La libération du pouvoir du secteur privé

Publié le 15.10.2013

L’agriculture a pendant longtemps été le parent pauvre des Investissements directs à l’étranger, qui ne dépassaient pas un milliard de dollars dans ce secteur au début des années 90. Mais ces dernières années, la tendance s’inverse.


Dès 2009, la Conférence des Nations Unies sur le Commerce et le Développement, la CNUCED, notait ainsi une participation accrue des acteurs étrangers à l’agriculture [[Rapport sur l’investissement dans le monde – CNUCED – 2009]], sous la forme d’investissement direct ou de contractualisation avec les acteurs locaux (mode opératoire très fréquent dans l’agriculture). Les flux annuels ont ainsi triplé entre 1989-1991 et 2005-2007, pour atteindre 3 milliards de dollars.

Ainsi la CNUCED note la participation croissante des sociétés transnationales du secteur de l’agroalimentaire et de la grande distribution, particulièrement sous forme de contractualisation, soulignant qu’elles «s’impliquent surtout dans la production de cultures marchandes. Elles sont peu présentes dans les cultures de base, pourtant indispensables pour nourrir la population des pays en développement ».

Les tensions en termes d’insécurité alimentaire, ressenties dès le début des années 2000, et qui ont éclaté au grand jour lors de la crise alimentaire et des émeutes urbaines de 2007-2008, semblent avoir provoqué un regain d’intérêt – tout du moins dans les discours – pour l’agriculture non seulement des investisseurs publics (cf. chapitre précédent), mais aussi des acteurs du secteur privé.

La crise alimentaire de 2007/2008, concomitante à l’éclatement de la bulle spéculative et immobilière de 2008, a ainsi eu un effet collatéral majeur : la réorientation des acteurs financiers et investisseurs privés vers les marchés de matières premières agricoles. Pour Olivier De Schutter, rapporteur spécial des Nations Unies pour le droit à l’alimentation, « de nombreux indices révèlent que cette hausse des prix et que la volatilité des produits alimentaires s’expliquent en partie par l’émergence de nouveaux spéculateurs qui génèrent des bulles spéculatives » [[Spéculation sur les matières premières agricoles, La complicité des banques belges dans la spéculation sur l’alimentation, CNCD 11.11.11, 11.11.11, SOS Faim, Oxfam-Solidarité, RFA (Réseau Financement Alternatif), FAIRFIN – juin 2013 – http://www.cncd.be/IMG/pdf/2013-06_rapport_speculation_alimentation.pdf]] .

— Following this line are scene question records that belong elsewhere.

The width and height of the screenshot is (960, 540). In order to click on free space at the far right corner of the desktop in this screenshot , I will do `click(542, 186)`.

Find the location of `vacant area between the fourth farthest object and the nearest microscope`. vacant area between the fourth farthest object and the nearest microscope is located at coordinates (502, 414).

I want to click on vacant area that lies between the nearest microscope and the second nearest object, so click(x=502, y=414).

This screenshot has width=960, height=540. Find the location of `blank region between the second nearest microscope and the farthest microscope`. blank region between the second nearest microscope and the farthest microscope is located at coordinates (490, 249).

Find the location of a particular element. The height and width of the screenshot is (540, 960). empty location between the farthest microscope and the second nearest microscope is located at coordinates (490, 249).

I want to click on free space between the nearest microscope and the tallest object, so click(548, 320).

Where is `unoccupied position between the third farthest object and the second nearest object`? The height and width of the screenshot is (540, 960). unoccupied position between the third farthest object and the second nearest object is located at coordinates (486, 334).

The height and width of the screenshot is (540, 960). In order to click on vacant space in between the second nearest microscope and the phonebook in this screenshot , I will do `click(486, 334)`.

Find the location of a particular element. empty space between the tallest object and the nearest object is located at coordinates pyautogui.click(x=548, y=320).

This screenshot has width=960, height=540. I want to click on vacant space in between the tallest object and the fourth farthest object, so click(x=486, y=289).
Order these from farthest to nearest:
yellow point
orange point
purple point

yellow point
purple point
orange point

Les acteurs financiers voient la volatilité des prix et donc les tensions persistantes sur les marchés agricoles comme une véritable aubaine. La réaction de Glencore, une des premières sociétés de courtage de matières premières, face à la hausse des cours de l’été 2012, l’illustre bien : « Concernant les perspectives pour le reste de l’année, l’environnement est bon : des prix élevés, une forte volatilité, beaucoup de troubles/cassures, beaucoup de possibilités d’arbitrage » [[Glencore sees opportunities in US drought, Reuters, août 2012 – http://www.reuters.com/article/2012/08/21/us-grains-glencore-idUSBRE87K0OY20120821]].
L’ensemble des fonds indiciels sur les matières premières échangées à la Bourse de Chicago (place boursière principale pour le secteur) a donc explosé à partir de 2007-2008 [[Spéculation sur les matières premières agricoles, La complicité des banques belges dans la spéculation sur l’alimentation, CNCD 11.11.11, 11.11.11, SOS Faim, Oxfam-Solidarité, RFA (Réseau Financement Alternatif), FAIRFIN – juin 2013 – http://www.cncd.be/IMG/pdf/2013-06_rapport_speculation_alimentation.pdf]]. Dans un contexte mondial où tout indique une tension accrue sur les prix agricoles, l’arrivée de ces nouveaux investisseurs, qui privilégient les contrats à terme, impacte directement les marchés physiques et crée de fait un appel d’air pour une production agricole mondiale accrue.
Pour soutenir ou plutôt « nourrir » cette forte augmentation des activités financières dans le secteur, les projets d’investissement dans l’agriculture des pays du Sud se sont donc multipliés – soit par des Etats, via des fonds souverains, désireux d’assurer leur approvisionnement, soit par des acteurs privés souhaitant directement revendre leur production sur les marchés mondiaux. Résultat : une ruée sur les terres et les ressources pour assurer la demande croissante, et gonflée de manière fictive, en matières premières.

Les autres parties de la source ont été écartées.